» **EXTRACT TO READ**:
The opinion of the court was delivered by: Frank C. Damrell, Jr. United States District Judge
This matter is before the court on the motion of Union Pacific Railroad Company ("UPRR"), Ray Perry ("Perry"), Linda Pitchford ("Pitchford"), Tyler Papworth ("Papworth"), and Brian Kline ("Kline") (collectively, "defendants") to dismiss plaintiff's Third, Fourth, and Fifth causes of action in plaintiff's First Amended Complaint pursuant to Federal Rule of Civil Procedure 12(b)(6). Plaintiff Robert L. Powell ("plaintiff") opposes the motion. For the reasons set forth below,*fn1 defendants' motion is GRANTED in part and DENIED in part.
Plaintiff instituted this action seeking damages arising out of an alleged railroad injury and a subsequent allegedly wrongful termination. The complaint names as defendant UPPR and other UPRR employees, namely Perry, Pitchford, Papworth, and Kline.
Plaintiff alleges that he was injured while operating a track switch on or about July 28, 2007. (First Am. Compl. ("Compl."), filed June 4, 2009, ¶¶ 3-5.) On the same day he was injured, plaintiff completed a personal injury report regarding the incident and his resulting injuries. (Id. ¶ 15.) Plaintiff alleges that approximately a year later, UPRR falsely accused plaintiff of violating UPRR's work rules by being dishonest in his personal injury report. (Id. ¶ 18.) During the disciplinary hearing, plaintiff alleges that UPRR disclosed that defendant Kline had eavesdropped on a telephone conversation between Papworth and plaintiff without plaintiff's knowledge. (Id. ¶ 19.) Plaintiff also alleges that UPRR relied upon the contents of this purportedly illegal conversation to support its false allegation that plaintiff had been dishonest. (Id.) On August 25, 2008, UPRR terminated plaintiff's employment. (Id.)
Plaintiff claims that defendants wrongfully disciplined and illegally discharged him by falsely accusing him of dishonesty. (Id. ¶¶ 20.) Plaintiff alleges that defendants falsely accused him in order to absolve management of any responsibility and to misrepresent the true facts of defendants' negligence on the railroad. (Id. ¶ 21.) Plaintiff also alleges that the false accusation of dishonesty was a pretext to retaliate against him for making the work-related injury report and for seeking compensation pursuant to the Federal Employment Liability Act ("FELA"). (Id. ¶ 22.)
In his Third cause of action, plaintiff alleges that defendants wrongfully retaliated against him in violation of the public policy of the State of California. (Id.) In his Fourth cause of action, plaintiff claims that defendants violated the California Invasion of Privacy Act when Kline eavesdropped on his conversation with Papworth. (Id. ¶ 32.) In his Fifth cause of action, plaintiff asserts a claim of intentional infliction of emotional distress against the defendants. (Id. ¶¶ 39-42.)

» **ACTIVITY 1**: According to the court opinion, on what date did UPRR terminate plaintiff's employment?
» **ACTIVITY 2**: Reproduce the portion of the court opinion starting with "The opinion of" and going on through "DENIED in part.".

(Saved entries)
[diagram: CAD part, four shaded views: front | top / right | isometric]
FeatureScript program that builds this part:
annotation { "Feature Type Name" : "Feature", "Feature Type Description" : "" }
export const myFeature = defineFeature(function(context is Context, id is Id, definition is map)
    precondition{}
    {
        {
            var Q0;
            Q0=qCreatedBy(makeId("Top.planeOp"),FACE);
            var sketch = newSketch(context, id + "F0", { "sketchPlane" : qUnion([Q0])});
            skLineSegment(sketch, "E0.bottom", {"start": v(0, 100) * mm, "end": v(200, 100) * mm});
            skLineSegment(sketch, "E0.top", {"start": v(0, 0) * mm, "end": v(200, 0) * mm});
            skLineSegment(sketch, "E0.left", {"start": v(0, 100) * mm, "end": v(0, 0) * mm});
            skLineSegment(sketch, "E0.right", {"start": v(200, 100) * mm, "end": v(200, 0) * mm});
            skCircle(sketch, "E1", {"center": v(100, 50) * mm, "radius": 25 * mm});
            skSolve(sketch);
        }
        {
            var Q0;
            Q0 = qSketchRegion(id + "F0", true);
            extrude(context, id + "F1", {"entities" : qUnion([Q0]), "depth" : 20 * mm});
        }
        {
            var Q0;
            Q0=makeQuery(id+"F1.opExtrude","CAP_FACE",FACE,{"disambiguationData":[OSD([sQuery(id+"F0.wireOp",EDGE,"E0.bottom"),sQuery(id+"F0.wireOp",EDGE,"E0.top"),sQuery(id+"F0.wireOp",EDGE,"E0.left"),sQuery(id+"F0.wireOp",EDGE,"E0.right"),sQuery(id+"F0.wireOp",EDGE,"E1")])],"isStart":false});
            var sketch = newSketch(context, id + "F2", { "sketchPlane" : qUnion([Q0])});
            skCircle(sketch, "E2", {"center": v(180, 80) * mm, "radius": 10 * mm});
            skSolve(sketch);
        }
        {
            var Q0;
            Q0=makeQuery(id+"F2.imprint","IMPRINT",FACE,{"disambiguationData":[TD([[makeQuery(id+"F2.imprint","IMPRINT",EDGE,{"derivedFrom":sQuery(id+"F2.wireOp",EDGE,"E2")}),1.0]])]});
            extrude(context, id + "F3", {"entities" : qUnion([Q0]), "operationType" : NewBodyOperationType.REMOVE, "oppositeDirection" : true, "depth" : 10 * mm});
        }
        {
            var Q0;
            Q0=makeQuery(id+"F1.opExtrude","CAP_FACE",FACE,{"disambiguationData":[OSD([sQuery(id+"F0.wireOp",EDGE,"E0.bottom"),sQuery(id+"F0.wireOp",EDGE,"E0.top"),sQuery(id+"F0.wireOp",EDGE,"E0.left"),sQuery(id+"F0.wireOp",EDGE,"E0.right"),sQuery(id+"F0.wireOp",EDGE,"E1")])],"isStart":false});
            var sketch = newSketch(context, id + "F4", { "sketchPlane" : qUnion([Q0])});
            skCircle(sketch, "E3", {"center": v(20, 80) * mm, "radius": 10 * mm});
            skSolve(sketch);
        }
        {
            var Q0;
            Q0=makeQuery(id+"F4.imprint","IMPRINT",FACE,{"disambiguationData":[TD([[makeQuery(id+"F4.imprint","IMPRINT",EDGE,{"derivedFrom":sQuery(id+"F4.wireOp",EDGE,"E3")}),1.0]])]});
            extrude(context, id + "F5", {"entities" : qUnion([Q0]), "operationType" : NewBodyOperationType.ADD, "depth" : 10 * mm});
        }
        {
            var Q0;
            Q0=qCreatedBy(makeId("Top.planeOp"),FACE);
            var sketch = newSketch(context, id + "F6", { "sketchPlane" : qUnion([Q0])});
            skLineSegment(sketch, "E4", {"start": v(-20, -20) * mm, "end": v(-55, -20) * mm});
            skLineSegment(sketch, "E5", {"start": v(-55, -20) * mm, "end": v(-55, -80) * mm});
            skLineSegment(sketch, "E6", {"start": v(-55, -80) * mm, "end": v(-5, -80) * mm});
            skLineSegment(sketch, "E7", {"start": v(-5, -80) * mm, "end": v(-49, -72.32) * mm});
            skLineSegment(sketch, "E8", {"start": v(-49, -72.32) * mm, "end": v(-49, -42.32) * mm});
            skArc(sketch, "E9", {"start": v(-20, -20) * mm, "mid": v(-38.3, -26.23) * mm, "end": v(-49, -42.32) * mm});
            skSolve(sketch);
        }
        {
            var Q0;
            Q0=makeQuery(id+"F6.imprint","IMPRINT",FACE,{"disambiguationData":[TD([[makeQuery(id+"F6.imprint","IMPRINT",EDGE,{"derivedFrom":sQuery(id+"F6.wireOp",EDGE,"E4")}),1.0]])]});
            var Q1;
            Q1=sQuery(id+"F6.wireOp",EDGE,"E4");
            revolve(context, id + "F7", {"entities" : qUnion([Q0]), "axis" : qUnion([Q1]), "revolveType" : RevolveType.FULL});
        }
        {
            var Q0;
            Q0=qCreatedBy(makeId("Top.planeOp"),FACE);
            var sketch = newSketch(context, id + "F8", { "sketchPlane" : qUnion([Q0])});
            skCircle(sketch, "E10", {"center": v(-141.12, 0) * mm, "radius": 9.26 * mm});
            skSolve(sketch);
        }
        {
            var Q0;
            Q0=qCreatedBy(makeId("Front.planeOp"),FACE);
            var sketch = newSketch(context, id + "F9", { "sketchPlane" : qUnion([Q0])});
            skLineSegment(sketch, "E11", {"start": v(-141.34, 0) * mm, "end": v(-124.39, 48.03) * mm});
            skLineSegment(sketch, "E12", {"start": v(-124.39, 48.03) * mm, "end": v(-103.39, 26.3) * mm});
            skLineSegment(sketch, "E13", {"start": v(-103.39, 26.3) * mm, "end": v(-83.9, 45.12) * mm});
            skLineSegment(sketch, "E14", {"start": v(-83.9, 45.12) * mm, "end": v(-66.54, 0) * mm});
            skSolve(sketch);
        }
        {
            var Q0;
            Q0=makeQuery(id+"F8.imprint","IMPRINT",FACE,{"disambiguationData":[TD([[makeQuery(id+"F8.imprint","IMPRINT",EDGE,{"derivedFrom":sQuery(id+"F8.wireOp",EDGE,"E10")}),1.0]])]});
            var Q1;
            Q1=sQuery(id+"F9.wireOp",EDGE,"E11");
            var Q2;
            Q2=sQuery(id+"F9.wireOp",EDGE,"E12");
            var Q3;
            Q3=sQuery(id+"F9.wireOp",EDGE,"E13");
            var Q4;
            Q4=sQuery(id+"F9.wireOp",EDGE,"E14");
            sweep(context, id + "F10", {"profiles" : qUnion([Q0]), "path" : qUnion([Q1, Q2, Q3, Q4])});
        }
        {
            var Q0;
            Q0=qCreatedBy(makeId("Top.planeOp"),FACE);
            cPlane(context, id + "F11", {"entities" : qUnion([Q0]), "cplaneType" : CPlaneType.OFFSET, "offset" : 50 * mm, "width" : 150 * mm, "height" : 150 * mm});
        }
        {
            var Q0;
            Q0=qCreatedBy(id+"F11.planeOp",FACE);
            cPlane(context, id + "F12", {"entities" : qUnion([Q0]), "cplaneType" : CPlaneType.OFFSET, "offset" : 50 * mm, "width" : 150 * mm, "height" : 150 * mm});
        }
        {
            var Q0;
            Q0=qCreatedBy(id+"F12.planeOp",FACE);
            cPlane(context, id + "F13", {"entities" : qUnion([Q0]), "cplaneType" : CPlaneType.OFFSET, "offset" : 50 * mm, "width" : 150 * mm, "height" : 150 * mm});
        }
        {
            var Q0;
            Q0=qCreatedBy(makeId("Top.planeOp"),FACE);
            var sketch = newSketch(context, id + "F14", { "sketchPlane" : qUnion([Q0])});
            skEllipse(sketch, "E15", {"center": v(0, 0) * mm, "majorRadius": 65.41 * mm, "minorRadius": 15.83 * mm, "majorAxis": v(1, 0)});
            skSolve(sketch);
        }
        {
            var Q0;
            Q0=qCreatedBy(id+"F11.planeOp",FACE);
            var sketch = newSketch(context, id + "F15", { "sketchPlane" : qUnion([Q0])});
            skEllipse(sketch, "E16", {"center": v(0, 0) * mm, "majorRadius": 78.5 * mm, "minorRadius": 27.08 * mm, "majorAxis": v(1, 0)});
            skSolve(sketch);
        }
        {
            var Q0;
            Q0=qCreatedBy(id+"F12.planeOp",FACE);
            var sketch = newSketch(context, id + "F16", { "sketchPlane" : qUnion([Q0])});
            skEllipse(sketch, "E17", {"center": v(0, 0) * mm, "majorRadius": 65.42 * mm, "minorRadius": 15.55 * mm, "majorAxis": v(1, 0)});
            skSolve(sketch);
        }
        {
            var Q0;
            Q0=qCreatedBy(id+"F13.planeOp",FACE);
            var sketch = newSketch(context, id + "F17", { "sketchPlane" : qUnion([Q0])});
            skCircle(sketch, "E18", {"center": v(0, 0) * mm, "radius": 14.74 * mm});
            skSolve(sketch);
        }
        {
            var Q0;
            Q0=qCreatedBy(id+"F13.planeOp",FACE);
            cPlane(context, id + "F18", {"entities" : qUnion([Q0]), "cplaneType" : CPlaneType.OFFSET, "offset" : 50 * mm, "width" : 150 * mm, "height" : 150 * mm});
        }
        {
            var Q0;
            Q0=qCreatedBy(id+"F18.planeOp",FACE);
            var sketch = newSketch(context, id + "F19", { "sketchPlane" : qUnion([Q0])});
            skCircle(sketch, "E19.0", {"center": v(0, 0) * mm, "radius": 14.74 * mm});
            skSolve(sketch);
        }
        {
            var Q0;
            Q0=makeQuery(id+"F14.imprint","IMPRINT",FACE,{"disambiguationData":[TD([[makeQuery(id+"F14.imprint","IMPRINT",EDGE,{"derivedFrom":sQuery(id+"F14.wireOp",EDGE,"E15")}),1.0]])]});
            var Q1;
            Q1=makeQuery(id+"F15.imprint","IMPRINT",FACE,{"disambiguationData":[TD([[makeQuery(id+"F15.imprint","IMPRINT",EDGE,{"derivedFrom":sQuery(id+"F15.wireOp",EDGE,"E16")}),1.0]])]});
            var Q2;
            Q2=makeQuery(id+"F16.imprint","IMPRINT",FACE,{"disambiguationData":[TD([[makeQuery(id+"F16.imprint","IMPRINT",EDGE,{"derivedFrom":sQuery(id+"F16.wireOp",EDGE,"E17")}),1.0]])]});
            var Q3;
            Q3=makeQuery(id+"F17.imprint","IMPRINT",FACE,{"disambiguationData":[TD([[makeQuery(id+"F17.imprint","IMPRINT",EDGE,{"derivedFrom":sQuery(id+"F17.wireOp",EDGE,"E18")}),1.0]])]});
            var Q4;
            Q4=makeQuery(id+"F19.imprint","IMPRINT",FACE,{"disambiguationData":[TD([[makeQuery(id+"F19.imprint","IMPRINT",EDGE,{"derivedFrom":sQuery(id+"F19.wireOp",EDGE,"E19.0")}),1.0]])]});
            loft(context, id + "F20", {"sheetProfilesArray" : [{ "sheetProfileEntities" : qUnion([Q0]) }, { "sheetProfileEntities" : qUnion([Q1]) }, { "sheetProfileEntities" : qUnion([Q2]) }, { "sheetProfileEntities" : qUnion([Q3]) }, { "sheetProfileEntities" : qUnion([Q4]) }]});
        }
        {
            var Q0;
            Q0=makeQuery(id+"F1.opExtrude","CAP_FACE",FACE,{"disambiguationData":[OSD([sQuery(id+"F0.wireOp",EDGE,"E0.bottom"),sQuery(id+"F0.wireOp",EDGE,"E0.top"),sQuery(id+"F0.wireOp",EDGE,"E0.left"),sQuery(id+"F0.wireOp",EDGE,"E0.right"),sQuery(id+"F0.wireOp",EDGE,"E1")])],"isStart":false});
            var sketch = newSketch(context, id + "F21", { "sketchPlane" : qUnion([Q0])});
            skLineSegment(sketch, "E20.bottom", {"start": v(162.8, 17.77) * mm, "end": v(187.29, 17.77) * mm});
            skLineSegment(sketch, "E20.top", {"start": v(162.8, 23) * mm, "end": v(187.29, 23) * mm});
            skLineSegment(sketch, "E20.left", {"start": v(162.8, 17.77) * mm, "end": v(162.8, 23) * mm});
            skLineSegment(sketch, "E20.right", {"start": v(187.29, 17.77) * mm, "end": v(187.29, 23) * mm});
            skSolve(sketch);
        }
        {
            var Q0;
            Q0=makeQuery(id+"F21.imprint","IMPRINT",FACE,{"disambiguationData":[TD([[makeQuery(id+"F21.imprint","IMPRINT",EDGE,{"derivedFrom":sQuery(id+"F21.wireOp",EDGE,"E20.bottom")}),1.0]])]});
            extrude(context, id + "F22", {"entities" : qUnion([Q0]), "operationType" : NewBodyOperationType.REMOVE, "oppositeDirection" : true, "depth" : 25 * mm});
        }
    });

» **WRITTEN RESPONSE 1**: August 25, 2008

» **WRITTEN RESPONSE 2**:
The opinion of the court was delivered by: Frank C. Damrell, Jr. United States District Judge
This matter is before the court on the motion of Union Pacific Railroad Company ("UPRR"), Ray Perry ("Perry"), Linda Pitchford ("Pitchford"), Tyler Papworth ("Papworth"), and Brian Kline ("Kline") (collectively, "defendants") to dismiss plaintiff's Third, Fourth, and Fifth causes of action in plaintiff's First Amended Complaint pursuant to Federal Rule of Civil Procedure 12(b)(6). Plaintiff Robert L. Powell ("plaintiff") opposes the motion. For the reasons set forth below,*fn1 defendants' motion is GRANTED in part and DENIED in part.